CBDC can be the preferred stored value in times to come. CBDC is sovereign money, and hence can be a safe‑haven public option for savings, with lower risk of default than storing savings with commercial banks. Of course, somebody who despises the sovereignty will still go for decentralized crypto as the alternative, but for most others, they have the option of keeping their money in CBDC for safe-keeping, and thus may well emerge as a viable alternative to commercial bank deposits. It will provide the convenience to transact in the digital economy, and thus move away from a fragmented payment ecosystem.
There is one critical innovation which a CBDC design may provide that is hitherto unavailable in regular digital payments. And that is conducting and settling of a transaction when no internet connection is available.

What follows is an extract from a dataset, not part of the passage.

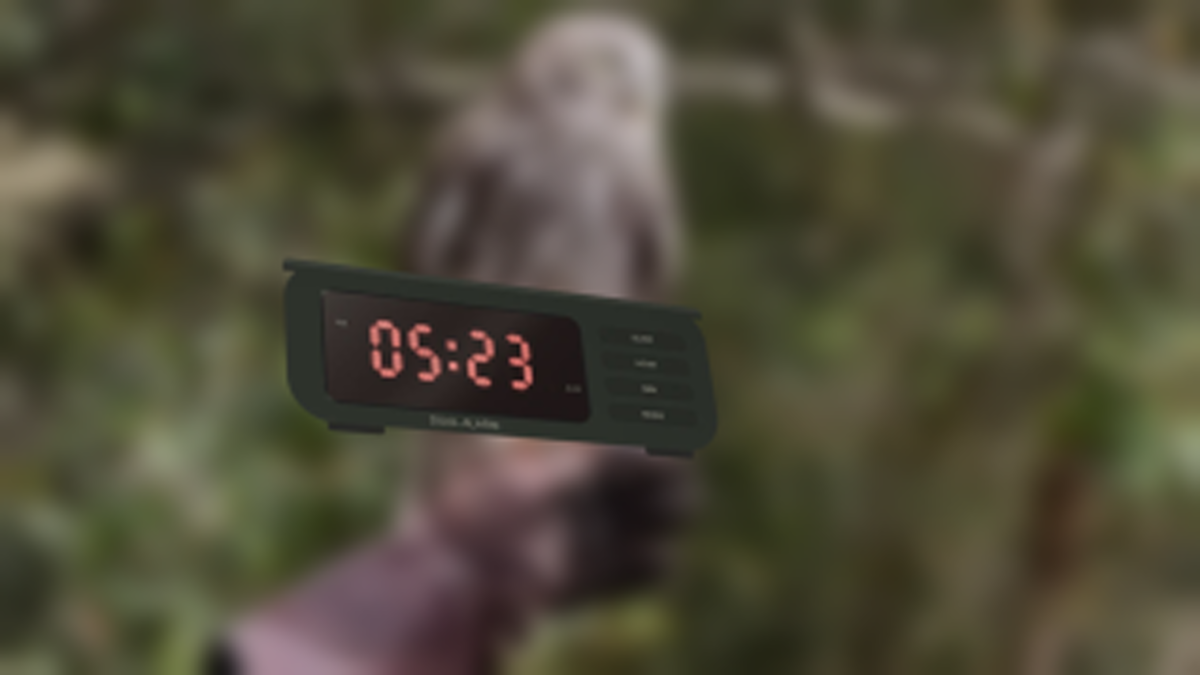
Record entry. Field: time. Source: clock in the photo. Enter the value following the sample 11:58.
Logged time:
5:23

This is the world of Offline payments where cash has currently no alternative. CBDC can potentially offer two use cases here. One is an intermittent offline currency that allows offline transfer of money but requires connectivity for settlement; in other words, money gets transferred but is locked for re-spending. The other one is an extended offline CBDC where funds being local to the device can support instant settlement so that ownership is transferred at the time of the transaction. In this case, settlement will happen purely offline and will not require synchronization with an online system.
On the flip side, CBDC can be looked at as a breach of individual data privacy, as every transaction can now be scrutinized and investigated. It’s a ‘Big Brother’ scenario, and it isn’t pretty.
CBDC has the potential to challenge commercial banks’ market power over retail deposits, pressuring banks to increase interest rates, provide deposit insurance and offer better financial services to depositors. Essentially, they must now compete for our money a lot more. In the best case, a drop in deposits and rising costs of banks may raise the cost of credit in the ecosystem; and debt financing may well be expensive. At the worst, we can be looking at a ‘disintermediation’ of the banking sector.
Now, if you think about this, a very interesting dichotomy can emerge.
On one hand, these banks would now have to be more efficient and conservative, because the first sign of trouble may have depositors move their money from accounts to CBDC. On the other hand, competing for the customers’ money would put pressure on the bank’s margins which pushes their hand into taking on more risk to increase earnings.
Long story short, the central banks need to think long and hard about how to keep the financial system from falling apart. They can look at recalibrating (downwards) the quantum of reserves that banks keep with the central bank and maybe put limits on withdrawal to CBDC. They can also look at putting negative interest rates on CBDC holdings, but that can end up incentivizing physical money and thus defeating the objective. Now these are outside the purview of this article, and so I will stop here, but the takeaway is that the central banks need to think long and hard about the design and implementation of this digital currency.